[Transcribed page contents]
########

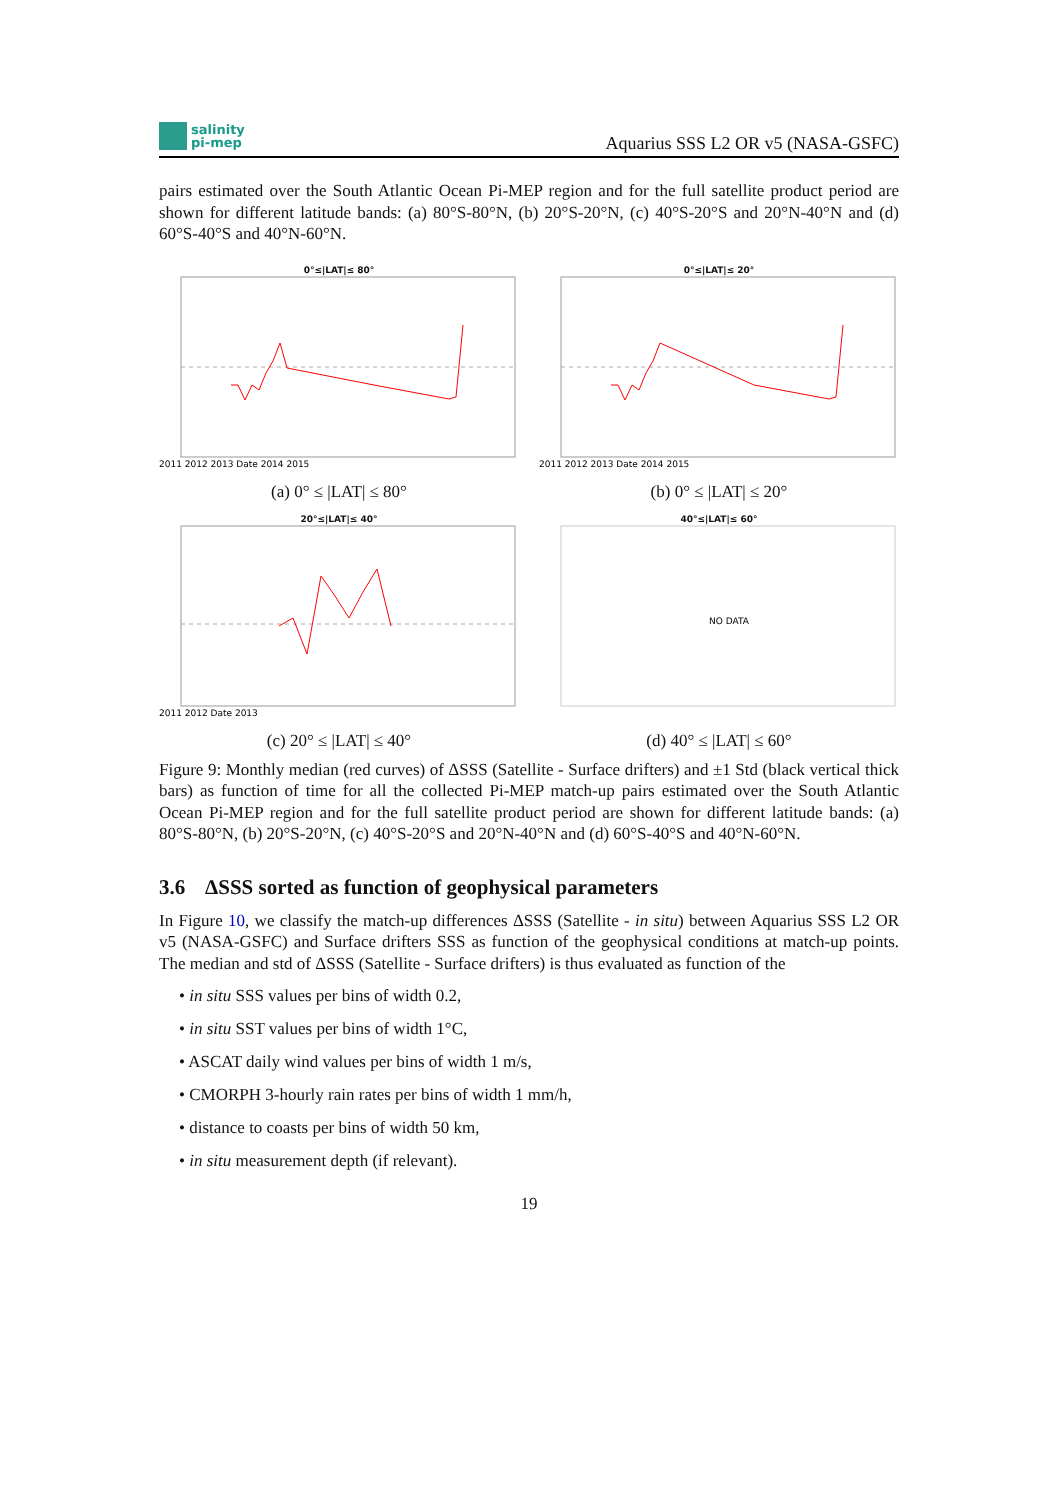salinity
pi-mep
Aquarius SSS L2 OR v5 (NASA-GSFC)
pairs estimated over the South Atlantic Ocean Pi-MEP region and for the full satellite product period are shown for different latitude bands: (a) 80°S-80°N, (b) 20°S-20°N, (c) 40°S-20°S and 20°N-40°N and (d) 60°S-40°S and 40°N-60°N.
0°≤|LAT|≤ 80°
2011 2012 2013 Date 2014 2015
(a) 0° ≤ |LAT| ≤ 80°
0°≤|LAT|≤ 20°
2011 2012 2013 Date 2014 2015
(b) 0° ≤ |LAT| ≤ 20°
20°≤|LAT|≤ 40°
2011 2012 Date 2013
(c) 20° ≤ |LAT| ≤ 40°
40°≤|LAT|≤ 60°
NO DATA
(d) 40° ≤ |LAT| ≤ 60°
Figure 9: Monthly median (red curves) of ΔSSS (Satellite - Surface drifters) and ±1 Std (black vertical thick bars) as function of time for all the collected Pi-MEP match-up pairs estimated over the South Atlantic Ocean Pi-MEP region and for the full satellite product period are shown for different latitude bands: (a) 80°S-80°N, (b) 20°S-20°N, (c) 40°S-20°S and 20°N-40°N and (d) 60°S-40°S and 40°N-60°N.
3.6 ΔSSS sorted as function of geophysical parameters
In Figure 10, we classify the match-up differences ΔSSS (Satellite - in situ) between Aquarius SSS L2 OR v5 (NASA-GSFC) and Surface drifters SSS as function of the geophysical conditions at match-up points. The median and std of ΔSSS (Satellite - Surface drifters) is thus evaluated as function of the
• in situ SSS values per bins of width 0.2,
• in situ SST values per bins of width 1°C,
• ASCAT daily wind values per bins of width 1 m/s,
• CMORPH 3-hourly rain rates per bins of width 1 mm/h,
• distance to coasts per bins of width 50 km,
• in situ measurement depth (if relevant).
19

########

• _The task_: Write the data above out again exactly, minus its pictures.

• _Your response_:
salinity
pi-mep
Aquarius SSS L2 OR v5 (NASA-GSFC)
pairs estimated over the South Atlantic Ocean Pi-MEP region and for the full satellite product period are shown for different latitude bands: (a) 80°S-80°N, (b) 20°S-20°N, (c) 40°S-20°S and 20°N-40°N and (d) 60°S-40°S and 40°N-60°N.
0°≤|LAT|≤ 80°
2011 2012 2013 Date 2014 2015
(a) 0° ≤ |LAT| ≤ 80°
0°≤|LAT|≤ 20°
2011 2012 2013 Date 2014 2015
(b) 0° ≤ |LAT| ≤ 20°
20°≤|LAT|≤ 40°
2011 2012 Date 2013
(c) 20° ≤ |LAT| ≤ 40°
40°≤|LAT|≤ 60°
NO DATA
(d) 40° ≤ |LAT| ≤ 60°
Figure 9: Monthly median (red curves) of ΔSSS (Satellite - Surface drifters) and ±1 Std (black vertical thick bars) as function of time for all the collected Pi-MEP match-up pairs estimated over the South Atlantic Ocean Pi-MEP region and for the full satellite product period are shown for different latitude bands: (a) 80°S-80°N, (b) 20°S-20°N, (c) 40°S-20°S and 20°N-40°N and (d) 60°S-40°S and 40°N-60°N.
3.6 ΔSSS sorted as function of geophysical parameters
In Figure 10, we classify the match-up differences ΔSSS (Satellite - in situ) between Aquarius SSS L2 OR v5 (NASA-GSFC) and Surface drifters SSS as function of the geophysical conditions at match-up points. The median and std of ΔSSS (Satellite - Surface drifters) is thus evaluated as function of the
• in situ SSS values per bins of width 0.2,
• in situ SST values per bins of width 1°C,
• ASCAT daily wind values per bins of width 1 m/s,
• CMORPH 3-hourly rain rates per bins of width 1 mm/h,
• distance to coasts per bins of width 50 km,
• in situ measurement depth (if relevant).
19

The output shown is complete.